To buy Zendesk, H&F and Permira raised billions in debt against a business that generated just $80mn in profits last year, far more than what regulated banks could offer, according to three people involved in the deal.
Blackstone, which considers H&F a skilled partner for takeovers, took part in the financing, as did Apollo, which financed more than $750mn of the takeover, and counts both firms among the 25 private equity firms to which it has lent over $40bn. Famed for its ruthless tactics with debtholders, Apollo now aspires to become a go-to financier for the deals organised by competitors.
“The zero-sum game mentality of old school dealmakers that always assumed that for them to win someone had to lose is really an outdated point of view,” says an executive at one of the industry’s largest global firms. “There are so many opportunities. Today you are competing and tomorrow you will bring them in as a partner on a deal. It is the new reality.”
‘Collaborations’ in the past have led to lawsuits and settlements. A 2007 case of a $33bn LBO of HCA saw no competing bids. “Emails unearthed by lawyers showed competitors refraining from outbidding each other. “I don’t want to be in a pissing battle with KKR at the same time we are teaming on other deals,” said David Rubenstein, one of Carlyle’s founders, in an email unearthed during the litigation.”
Then the entry into financing each other’s deals:
“Investment banks, hamstrung by new regulations like the 2010 Dodd Frank Act, were curtailed from holding risky assets such as low-rated debts, which has limited their ability to finance many deals. As a result, corporations and private equity buyers have had to seek new ways of issuing debt. Blackstone, Apollo, KKR and Carlyle stepped into the void.

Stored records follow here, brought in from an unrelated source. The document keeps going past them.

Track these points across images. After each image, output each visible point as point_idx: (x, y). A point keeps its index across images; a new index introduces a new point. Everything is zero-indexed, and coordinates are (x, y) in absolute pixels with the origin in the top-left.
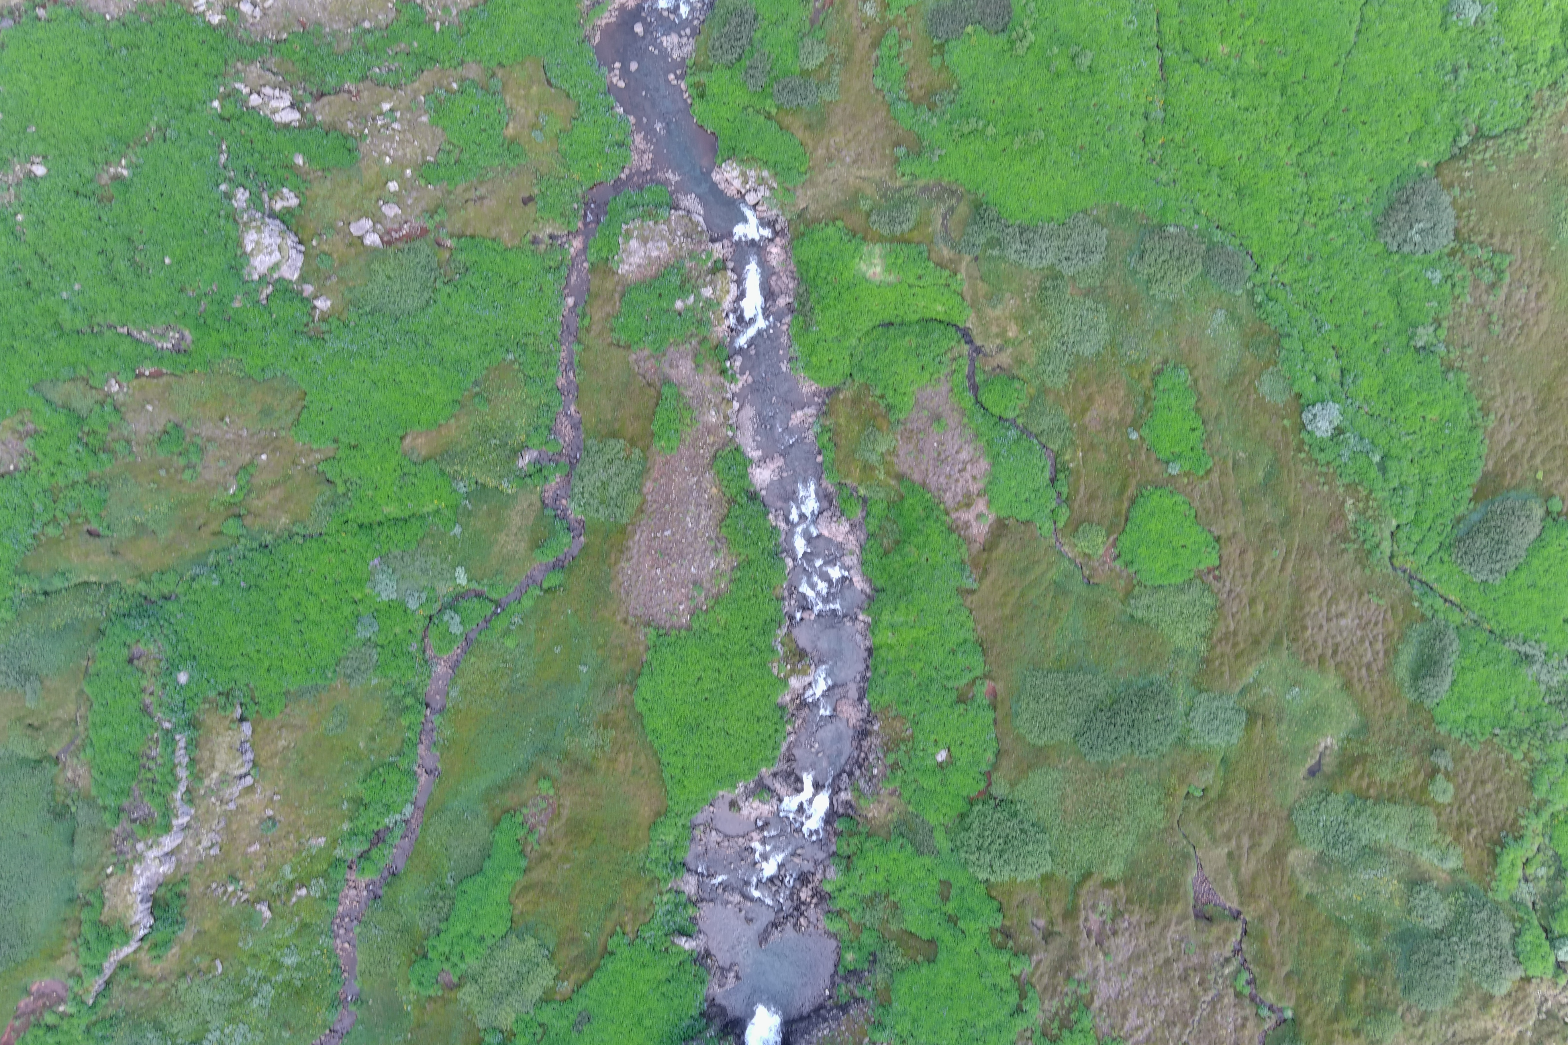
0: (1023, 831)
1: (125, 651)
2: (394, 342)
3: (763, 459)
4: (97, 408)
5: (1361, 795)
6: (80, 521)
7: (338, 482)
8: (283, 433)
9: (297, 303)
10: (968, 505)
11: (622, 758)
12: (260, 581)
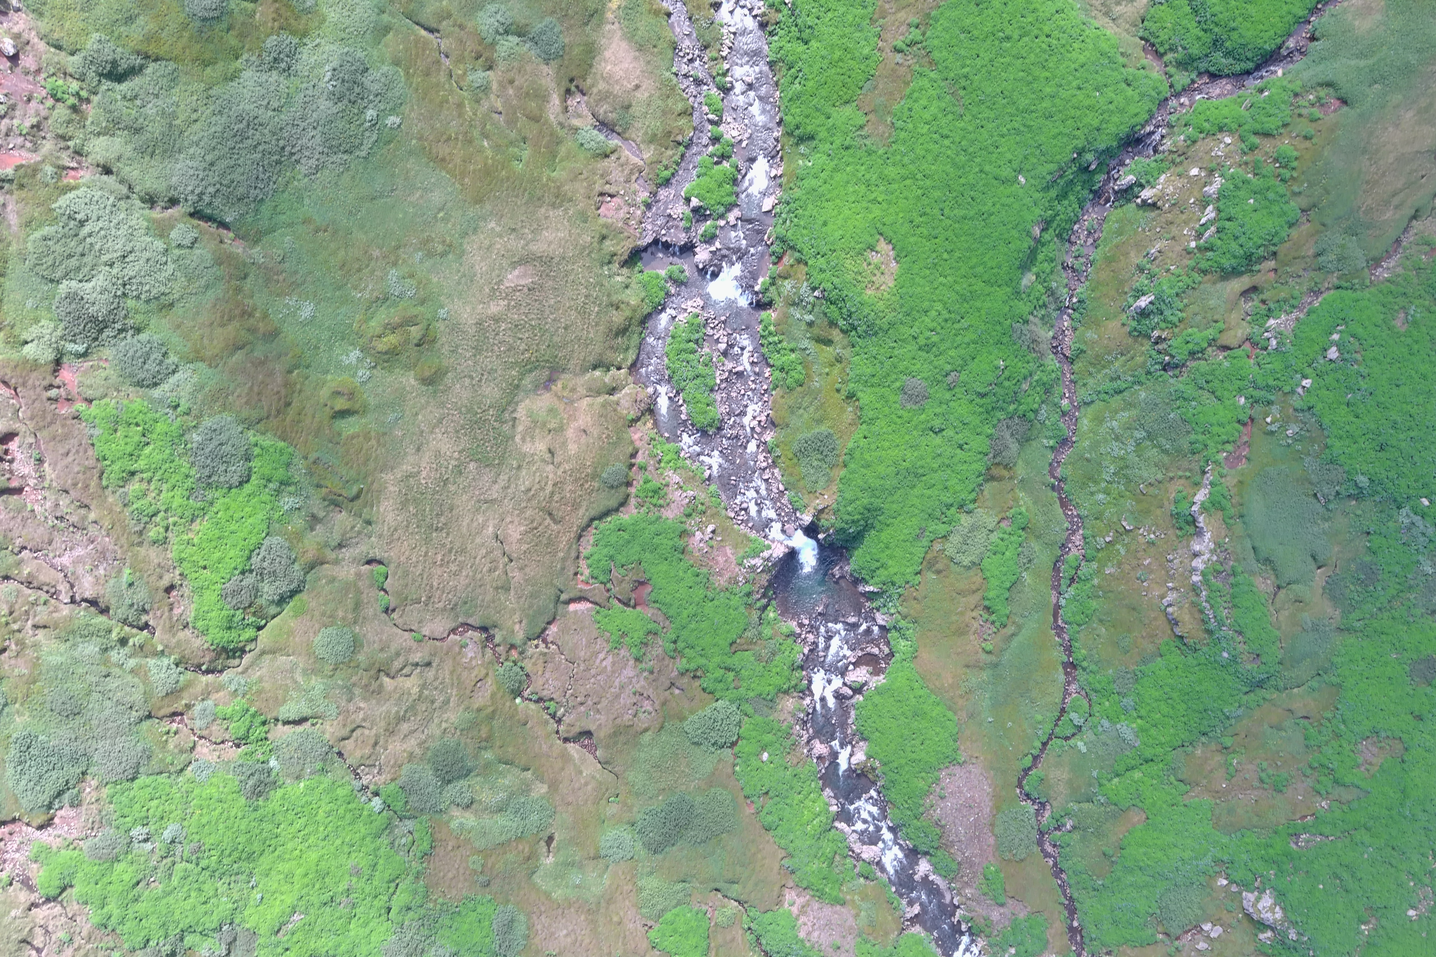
0: (706, 739)
1: (1264, 661)
2: (1173, 872)
3: (927, 876)
4: (1330, 790)
5: (519, 839)
6: (1316, 724)
7: (1176, 783)
8: (1218, 801)
9: (1237, 879)
10: (803, 907)
11: (950, 681)
12: (1200, 716)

They bought billions of non-performing loans from banks in the US and Europe, betting that the portfolios would stabilise. As markets recovered, they shifted to originating new loans, underwriting midsized private equity takeovers that banks would not finance.”
Finally, buying off assets from each other:
“The fastest way for buyout firms to deploy their nearly $2tn in “dry powder,” or funds they have raised that have yet to be invested, is to buy companies directly from other private equity firms. A record 442 of such deals worth $62bn were struck last year, according to Refinitiv.
These deals can close in less than three months, say bankers, versus as long as nine months to acquire a public company. They can also be expedient: sellers sometimes look to quickly lock in gains and show strong returns as they raise their next fund, notes one private equity firm executive.
“A lot of times you have good companies that a sponsor owns, but they need to sell to show dollars realised for their fundraising,” says the executive.
There has also been a surge in so-called “secondary buyout transactions,” where one private equity firm sells a large stake in an existing investment to another firm at a higher valuation.
One of the industry’s earliest major deals was H&F’s 2014 sale of a $750mn minority interest in Kronos, a seller of cloud-based time sheet services, to a group of buyers led by Blackstone, that were willing to take lower governance rights and leave H&F in control of the deal.
Five years later, H&F led a deal to acquire Ultimate Software for $11bn, bringing in Blackstone and GIC, its same partners on the Kronos stake sale. Blackstone’s debt arm co-led $900mn in financing for the riskiest piece of the deal’s $3.4bn total debt package, helping to get it over the line.
The two private equity firms then merged Ultimate Software with Kronos a year later, generating billions of dollars in gains, underscoring how close relationships can get deals done.”